**TASK REQUIREMENTS:**
Restate word for word the entries below, starting with the line with "The evidence leans" and continuing through the line with "- [MoveIt Tutorials: Quickstart". Include both of those lines and no others.

**SOURCE MATERIAL:**
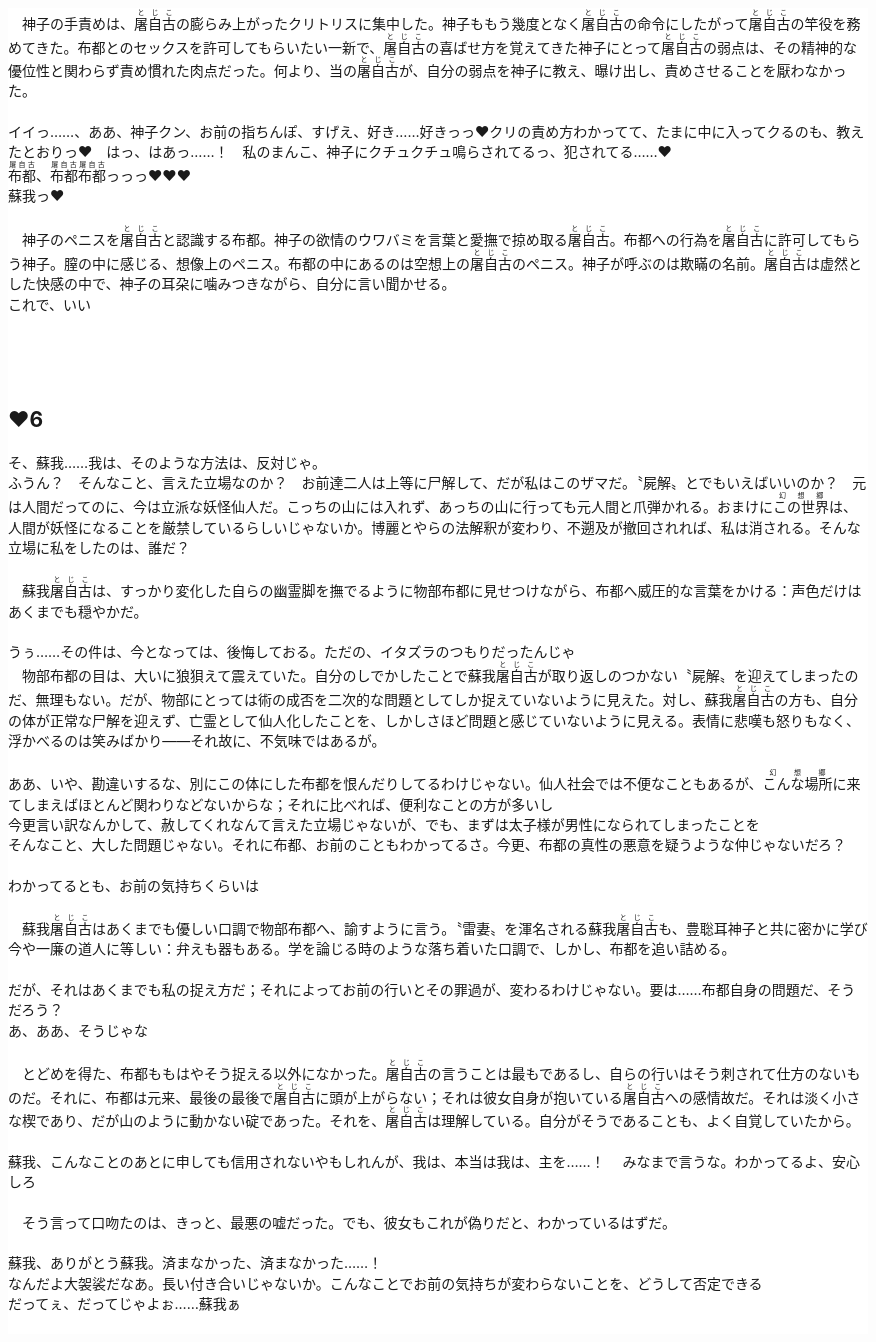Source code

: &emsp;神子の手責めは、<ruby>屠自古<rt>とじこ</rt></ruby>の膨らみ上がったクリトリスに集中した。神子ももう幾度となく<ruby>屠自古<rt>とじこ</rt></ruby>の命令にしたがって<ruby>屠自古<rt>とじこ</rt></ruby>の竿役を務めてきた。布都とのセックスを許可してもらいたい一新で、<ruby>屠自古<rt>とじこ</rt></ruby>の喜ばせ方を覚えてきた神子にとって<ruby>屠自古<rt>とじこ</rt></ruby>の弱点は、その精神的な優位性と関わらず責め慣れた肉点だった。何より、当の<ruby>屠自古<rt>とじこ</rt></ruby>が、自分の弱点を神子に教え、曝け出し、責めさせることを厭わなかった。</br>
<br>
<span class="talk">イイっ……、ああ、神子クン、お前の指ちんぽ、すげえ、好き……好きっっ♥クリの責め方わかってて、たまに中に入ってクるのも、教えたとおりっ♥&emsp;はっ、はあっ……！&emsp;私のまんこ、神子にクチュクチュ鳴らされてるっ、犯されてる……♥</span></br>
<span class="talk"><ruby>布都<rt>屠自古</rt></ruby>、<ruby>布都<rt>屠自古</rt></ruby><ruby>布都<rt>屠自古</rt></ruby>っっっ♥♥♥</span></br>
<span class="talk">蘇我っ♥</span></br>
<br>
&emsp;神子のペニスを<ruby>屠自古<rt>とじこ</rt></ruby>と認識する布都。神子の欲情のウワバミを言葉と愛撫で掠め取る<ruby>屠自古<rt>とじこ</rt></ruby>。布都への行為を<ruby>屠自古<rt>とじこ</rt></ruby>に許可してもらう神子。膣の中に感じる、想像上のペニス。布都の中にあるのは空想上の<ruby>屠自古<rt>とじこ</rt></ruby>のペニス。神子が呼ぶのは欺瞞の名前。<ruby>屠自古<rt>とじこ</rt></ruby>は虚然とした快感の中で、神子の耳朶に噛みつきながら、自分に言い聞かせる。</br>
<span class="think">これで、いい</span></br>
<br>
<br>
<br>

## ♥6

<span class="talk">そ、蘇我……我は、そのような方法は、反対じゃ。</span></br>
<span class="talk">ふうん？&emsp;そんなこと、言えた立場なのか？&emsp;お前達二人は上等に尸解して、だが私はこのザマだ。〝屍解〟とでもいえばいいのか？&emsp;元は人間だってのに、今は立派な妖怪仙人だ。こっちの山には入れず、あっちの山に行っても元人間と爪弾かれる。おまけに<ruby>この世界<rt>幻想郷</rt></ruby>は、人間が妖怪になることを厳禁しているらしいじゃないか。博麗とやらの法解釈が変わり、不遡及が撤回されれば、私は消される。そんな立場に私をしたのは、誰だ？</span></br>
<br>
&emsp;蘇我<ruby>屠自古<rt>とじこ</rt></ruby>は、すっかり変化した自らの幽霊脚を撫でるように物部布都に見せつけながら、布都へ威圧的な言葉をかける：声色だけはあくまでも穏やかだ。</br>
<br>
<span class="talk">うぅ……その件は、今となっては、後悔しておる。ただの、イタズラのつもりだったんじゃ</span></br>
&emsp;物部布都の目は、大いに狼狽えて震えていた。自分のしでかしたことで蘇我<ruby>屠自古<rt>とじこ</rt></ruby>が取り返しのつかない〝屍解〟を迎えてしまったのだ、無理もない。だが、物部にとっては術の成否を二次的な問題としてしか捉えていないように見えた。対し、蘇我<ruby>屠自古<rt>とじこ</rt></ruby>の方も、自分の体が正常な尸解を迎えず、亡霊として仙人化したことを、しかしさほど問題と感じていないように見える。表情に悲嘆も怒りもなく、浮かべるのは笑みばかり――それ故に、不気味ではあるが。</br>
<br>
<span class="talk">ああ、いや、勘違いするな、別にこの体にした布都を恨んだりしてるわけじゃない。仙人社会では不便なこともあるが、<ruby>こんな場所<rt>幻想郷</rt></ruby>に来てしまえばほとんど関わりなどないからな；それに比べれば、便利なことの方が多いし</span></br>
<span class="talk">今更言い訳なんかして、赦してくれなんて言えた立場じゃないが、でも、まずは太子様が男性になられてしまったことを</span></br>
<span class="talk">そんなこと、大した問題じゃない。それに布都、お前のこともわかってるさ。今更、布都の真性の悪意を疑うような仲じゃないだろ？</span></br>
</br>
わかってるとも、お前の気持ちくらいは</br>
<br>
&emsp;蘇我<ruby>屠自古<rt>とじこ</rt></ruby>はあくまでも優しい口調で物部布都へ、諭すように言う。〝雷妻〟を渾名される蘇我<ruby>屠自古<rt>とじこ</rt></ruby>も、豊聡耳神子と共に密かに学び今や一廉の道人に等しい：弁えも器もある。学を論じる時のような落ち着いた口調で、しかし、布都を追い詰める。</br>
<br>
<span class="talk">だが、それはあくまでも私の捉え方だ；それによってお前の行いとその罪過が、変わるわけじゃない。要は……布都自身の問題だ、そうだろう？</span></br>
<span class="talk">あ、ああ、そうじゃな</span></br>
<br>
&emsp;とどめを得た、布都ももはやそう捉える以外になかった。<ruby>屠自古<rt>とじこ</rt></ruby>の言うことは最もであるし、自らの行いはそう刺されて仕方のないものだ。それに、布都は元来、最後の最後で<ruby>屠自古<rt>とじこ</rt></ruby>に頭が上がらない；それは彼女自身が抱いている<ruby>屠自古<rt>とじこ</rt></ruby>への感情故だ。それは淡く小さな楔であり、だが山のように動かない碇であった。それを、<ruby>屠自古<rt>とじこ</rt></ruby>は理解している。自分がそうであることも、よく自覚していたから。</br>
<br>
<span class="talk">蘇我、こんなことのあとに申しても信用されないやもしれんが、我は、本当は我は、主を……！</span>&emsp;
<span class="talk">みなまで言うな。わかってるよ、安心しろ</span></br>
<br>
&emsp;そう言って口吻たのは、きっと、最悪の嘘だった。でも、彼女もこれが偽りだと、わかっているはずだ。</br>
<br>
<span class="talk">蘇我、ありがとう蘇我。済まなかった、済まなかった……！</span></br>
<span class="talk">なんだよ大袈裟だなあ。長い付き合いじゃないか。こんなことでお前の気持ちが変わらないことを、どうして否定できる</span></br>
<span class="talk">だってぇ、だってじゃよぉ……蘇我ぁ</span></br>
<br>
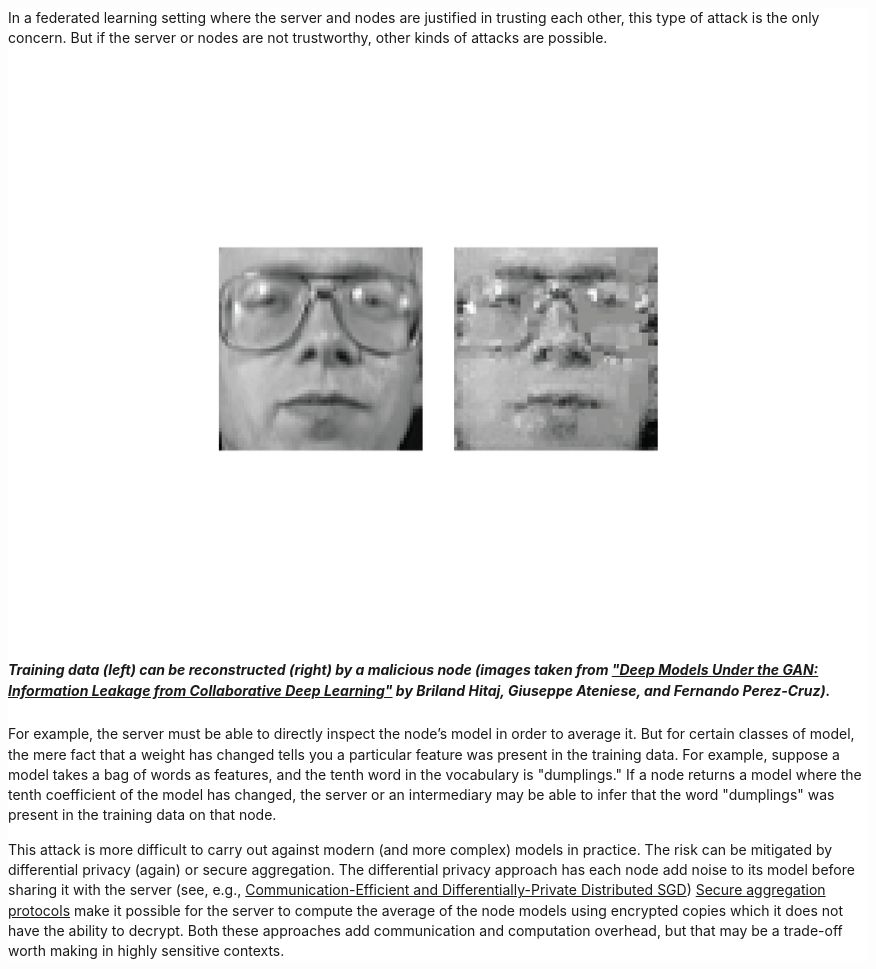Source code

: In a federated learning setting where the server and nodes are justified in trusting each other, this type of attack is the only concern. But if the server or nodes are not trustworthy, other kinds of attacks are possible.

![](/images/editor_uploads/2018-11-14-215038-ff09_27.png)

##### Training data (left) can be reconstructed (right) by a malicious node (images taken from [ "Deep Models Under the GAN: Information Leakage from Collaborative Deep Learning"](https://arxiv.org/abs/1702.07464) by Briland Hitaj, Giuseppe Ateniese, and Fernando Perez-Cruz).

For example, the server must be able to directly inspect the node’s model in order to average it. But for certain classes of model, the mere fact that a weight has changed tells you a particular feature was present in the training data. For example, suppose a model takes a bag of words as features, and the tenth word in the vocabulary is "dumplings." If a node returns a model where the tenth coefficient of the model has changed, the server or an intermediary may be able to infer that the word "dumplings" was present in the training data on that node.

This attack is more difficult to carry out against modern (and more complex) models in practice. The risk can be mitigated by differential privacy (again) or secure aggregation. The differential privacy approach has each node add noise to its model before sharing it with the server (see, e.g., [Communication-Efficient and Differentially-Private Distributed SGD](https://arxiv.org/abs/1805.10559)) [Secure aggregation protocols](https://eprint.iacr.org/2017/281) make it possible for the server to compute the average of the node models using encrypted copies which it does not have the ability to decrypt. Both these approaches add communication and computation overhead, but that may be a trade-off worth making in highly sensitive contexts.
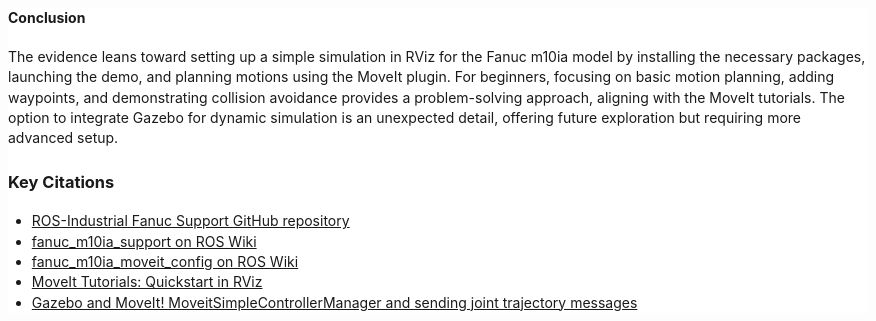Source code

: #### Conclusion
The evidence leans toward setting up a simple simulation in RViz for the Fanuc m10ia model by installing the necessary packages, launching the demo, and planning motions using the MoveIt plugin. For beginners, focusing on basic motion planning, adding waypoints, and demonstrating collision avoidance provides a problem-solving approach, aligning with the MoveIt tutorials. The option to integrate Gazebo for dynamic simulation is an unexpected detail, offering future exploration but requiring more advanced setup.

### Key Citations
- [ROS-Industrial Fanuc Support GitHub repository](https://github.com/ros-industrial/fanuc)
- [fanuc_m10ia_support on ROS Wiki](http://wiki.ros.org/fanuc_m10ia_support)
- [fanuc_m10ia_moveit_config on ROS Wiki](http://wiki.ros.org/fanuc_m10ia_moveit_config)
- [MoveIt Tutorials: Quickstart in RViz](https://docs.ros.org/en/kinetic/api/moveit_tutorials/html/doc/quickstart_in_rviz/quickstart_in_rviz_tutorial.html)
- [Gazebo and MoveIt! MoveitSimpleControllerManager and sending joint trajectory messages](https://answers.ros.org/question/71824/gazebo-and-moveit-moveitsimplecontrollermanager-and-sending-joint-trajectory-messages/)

**EXERCISE OUTPUT:**
The evidence leans toward setting up a simple simulation in RViz for the Fanuc m10ia model by installing the necessary packages, launching the demo, and planning motions using the MoveIt plugin. For beginners, focusing on basic motion planning, adding waypoints, and demonstrating collision avoidance provides a problem-solving approach, aligning with the MoveIt tutorials. The option to integrate Gazebo for dynamic simulation is an unexpected detail, offering future exploration but requiring more advanced setup.

### Key Citations
- [ROS-Industrial Fanuc Support GitHub repository](https://github.com/ros-industrial/fanuc)
- [fanuc_m10ia_support on ROS Wiki](http://wiki.ros.org/fanuc_m10ia_support)
- [fanuc_m10ia_moveit_config on ROS Wiki](http://wiki.ros.org/fanuc_m10ia_moveit_config)
- [MoveIt Tutorials: Quickstart in RViz](https://docs.ros.org/en/kinetic/api/moveit_tutorials/html/doc/quickstart_in_rviz/quickstart_in_rviz_tutorial.html)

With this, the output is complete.